═══ 本文
ツァールスコエ・セロとは皇帝の村という意味でサンクトペテルブルクから南へ約25km、現在はプーシキン市と呼ばれるところにある。この目玉はエカテリーナ宮殿(写真1−7)、ただし(女帝)エカテリーナ2世ではなく、ピョートル大帝の妃、1世のために1724年建設された。その後1752年、エリザヴェータの命でエルミタージュの冬宮を設計した建築家ラストレッリ(写真3)の手でバロック様式に大改修が行われている。エルミタージュの黄緑に対してここは鮮やかな水色であるが、建築様式は非常に類似している。 さらにエカテリーナ2世の時代にもクラシック様式での改装が行われており、様々な建築様式が混在している。

井上靖「おろしや国酔夢譚」に描かれているように、1791年6月大黒屋光太夫がエカテリーナ2世に拝謁し帰国の許可を得たのがここの大広間(写真6−7)であったそうだ。第二次大戦中にドイツ軍による破壊を受けたが、改修が続いており、改修工事の状況を目の当たりにすることができる(写真12)。
══════
═══ 提供データ
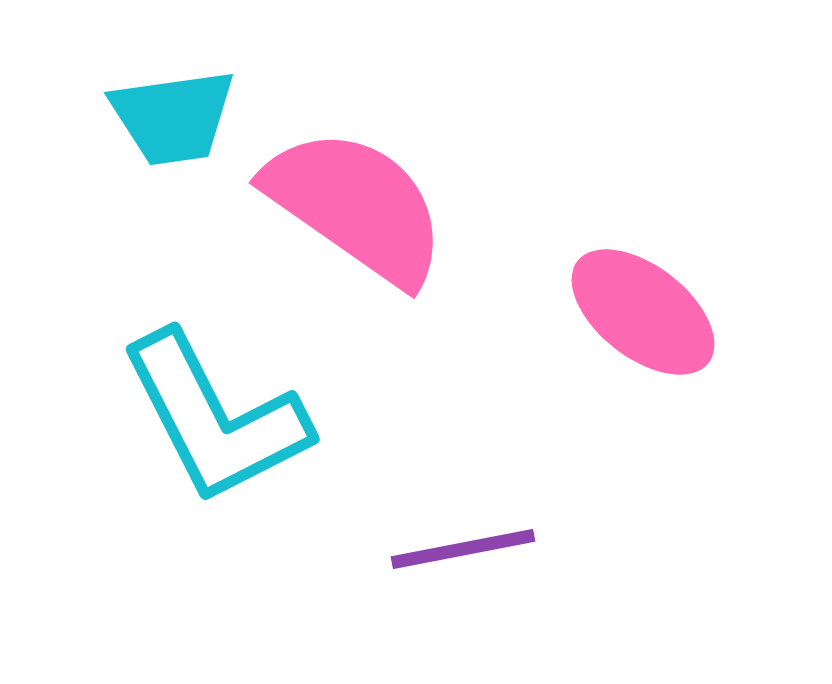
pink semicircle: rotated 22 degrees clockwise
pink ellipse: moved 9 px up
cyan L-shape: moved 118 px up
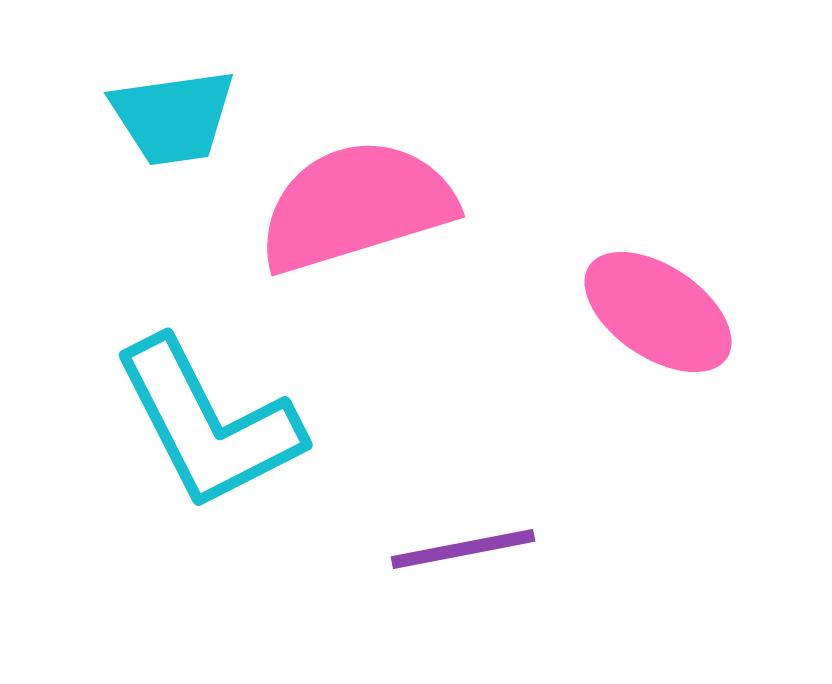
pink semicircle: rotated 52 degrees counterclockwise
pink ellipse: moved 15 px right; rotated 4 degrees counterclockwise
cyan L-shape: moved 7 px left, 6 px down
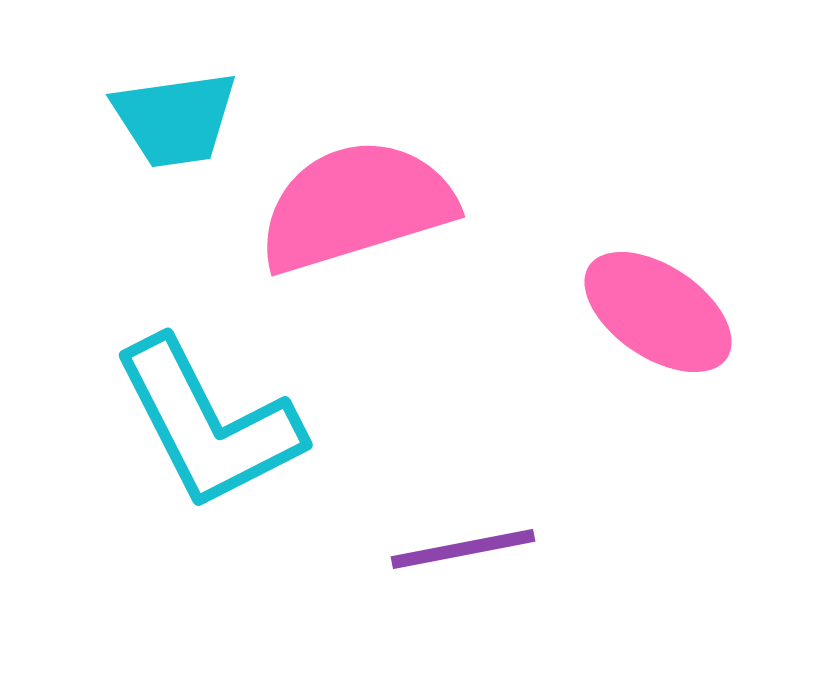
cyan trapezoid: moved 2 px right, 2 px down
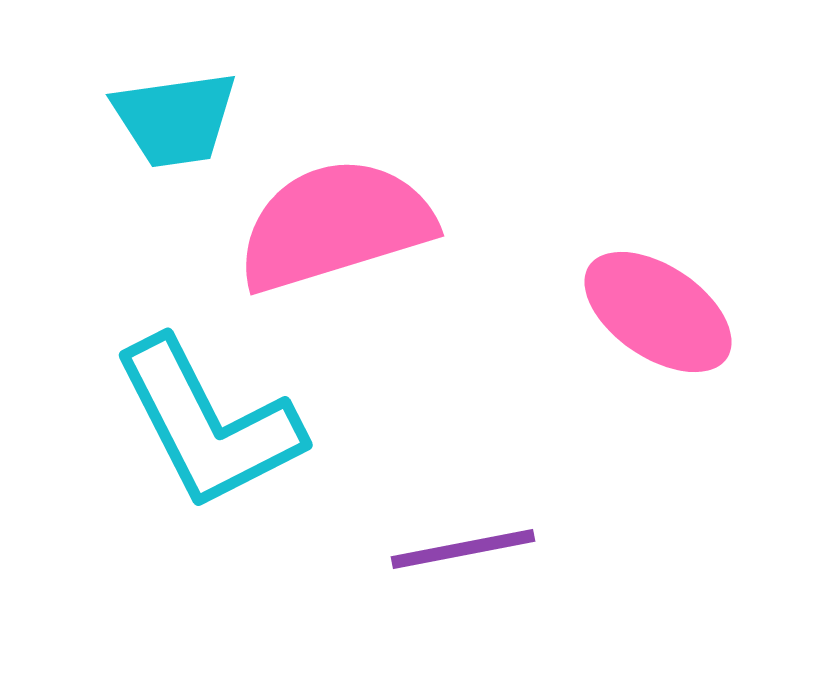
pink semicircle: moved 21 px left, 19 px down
══════
### やること A
本文のうち、「ツァールスコエ・セロとは皇帝」から「々な建築様式が混在している。」までを、一字も変えずにそのまま書き写してください。
### やること B
本文によると、大黒屋光太夫がエカテリーナ2世に拝謁して帰国の許可を得たのは何年何月ですか。
### やること C
次の(i)〜(iii)が本文の内容と合っているかどうかを、それぞれ「はい」か「いいえ」で答え、決め手となる本文の言葉をそのまま引用してください。
(i) ツァールスコエ・セロは、サンクトペテルブルクから南へ約25kmのところにある。
(ii) 1752年のバロック様式への大改修は、エリザヴェータの命で行われた。
(iii) エカテリーナ宮殿の色は、エルミタージュと同じ黄緑である。
上のエントリは、この作業では使いません。

### 正解 A
ツァールスコエ・セロとは皇帝の村という意味でサンクトペテルブルクから南へ約25km、現在はプーシキン市と呼ばれるところにある。この目玉はエカテリーナ宮殿(写真1−7)、ただし(女帝)エカテリーナ2世ではなく、ピョートル大帝の妃、1世のために1724年建設された。その後1752年、エリザヴェータの命でエルミタージュの冬宮を設計した建築家ラストレッリ(写真3)の手でバロック様式に大改修が行われている。エルミタージュの黄緑に対してここは鮮やかな水色であるが、建築様式は非常に類似している。 さらにエカテリーナ2世の時代にもクラシック様式での改装が行われており、様々な建築様式が混在している。

### 正解 B
1791年6月です。

### 正解 C
(i) はい。「サンクトペテルブルクから南へ約25km」
(ii) はい。「1752年、エリザヴェータの命で」「バロック様式に大改修が行われている」
(iii) いいえ。「エルミタージュの黄緑に対してここは鮮やかな水色である」